The reading you wish you hadn't taken

You titrate a sample four times and get 10.12, 10.15, 10.13, and 10.31 mL. Three results huddle together near 10.13; the fourth sits far out at 10.31. A result that lies suspiciously far from the rest is called an outlier. The temptation is obvious: delete the ugly one and the average looks lovely. But deleting data you simply dislike is how honest science quietly becomes fiction.

There are two innocent explanations and they call for opposite actions. Either a real blunder happened — you misread the burette, an air bubble slipped through, you recorded the wrong digit — which is a gross error and genuinely deserves deletion. Or the point is just an unlucky tail of ordinary random error, a legitimate reading you must keep. The hard part is that the number alone looks the same either way.

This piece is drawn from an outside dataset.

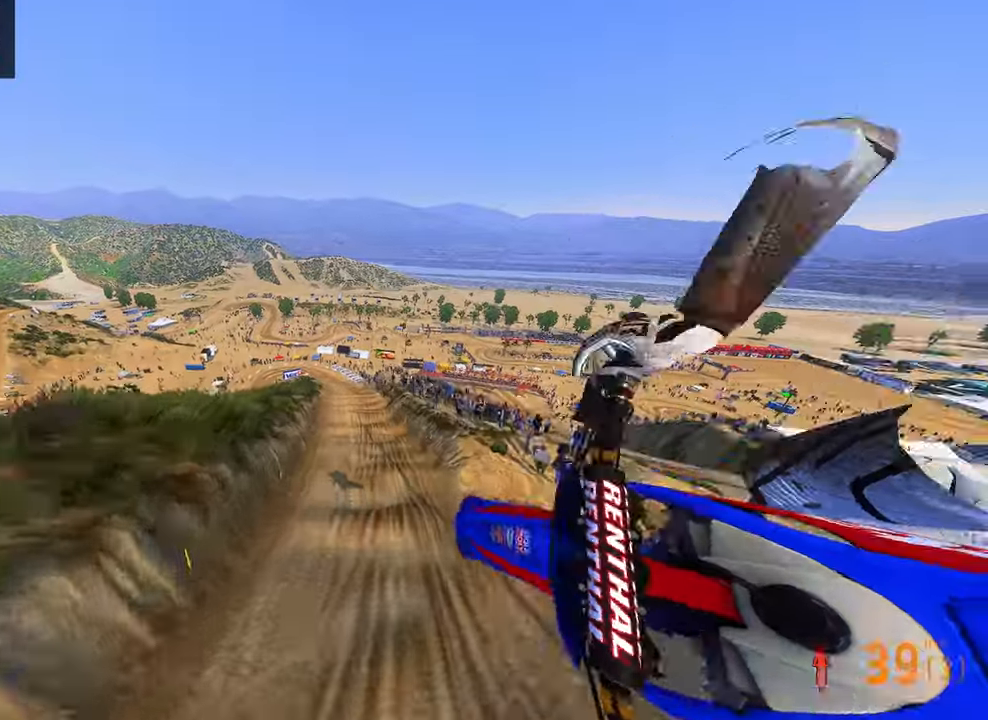
{"dt_ms": 500, "buttons": ["R2"], "left_stick": "right", "right_stick": "up", "button_events": []}
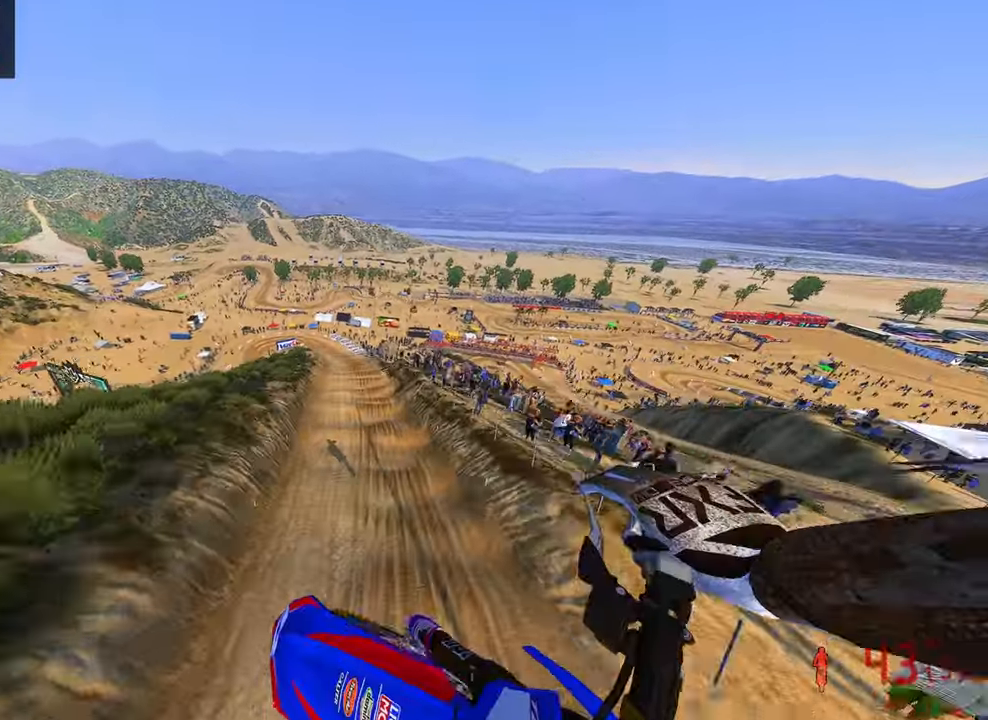
{"dt_ms": 500, "buttons": ["R2"], "left_stick": "up-right", "right_stick": "up", "button_events": []}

The honest first move: investigate, don't delete

The cleanest reason to drop a point is a documented physical cause. So before any statistics, check your notebook: did you note a bubble, a spill, a re-zeroed instrument? If you find a recorded blunder, remove the point and say why. If you find nothing, you are not allowed to delete on a hunch — and that's where a fair statistical test earns its keep.

The Q-test: a fair ruler for suspects

The Q-test (Dixon's Q) gives a simple, defensible rule. Its idea: compare the gap between the suspect and its nearest neighbour against the total spread of the data. If that gap is a big fraction of the whole range, the point is too far away to be ordinary scatter; if it's a small fraction, the point is just part of the crowd.

Sort the values: 10.12, 10.13, 10.15, 10.31. The suspect is 10.31.
Gap to nearest neighbour = 10.31 − 10.15 = 0.16. Total range = 10.31 − 10.12 = 0.19.
Q(calculated) = gap ÷ range = 0.16 ÷ 0.19 = 0.84.
Look up Q(critical) for 4 values at 95% confidence: 0.829. Since 0.84 > 0.829, you may reject 10.31.

Calculated Q beats the critical value, so the test gives you permission to discard 10.31 as an outlier and average the remaining three. Had Q come out below the critical value, you would have been obliged to keep every point — wishful thinking is not a statistic.

Handle with care

The Q-test has real limits. With only three or four points it is weak — it can't tell a genuine blunder from bad luck very reliably. Never apply it twice to throw out a second point. And it judges only one value at a time, so it's blind to two outliers hiding on the same side. The honest fix for a shaky dataset is almost always to measure more replicates, not to test harder.

And remember what rejection actually changes. With 10.31 gone, the mean drops to 10.133 and the standard deviation shrinks dramatically — your result looks far more precise. That's exactly why the rule must be objective and decided before you peek at the answer, never bent to flatter the number you were hoping for.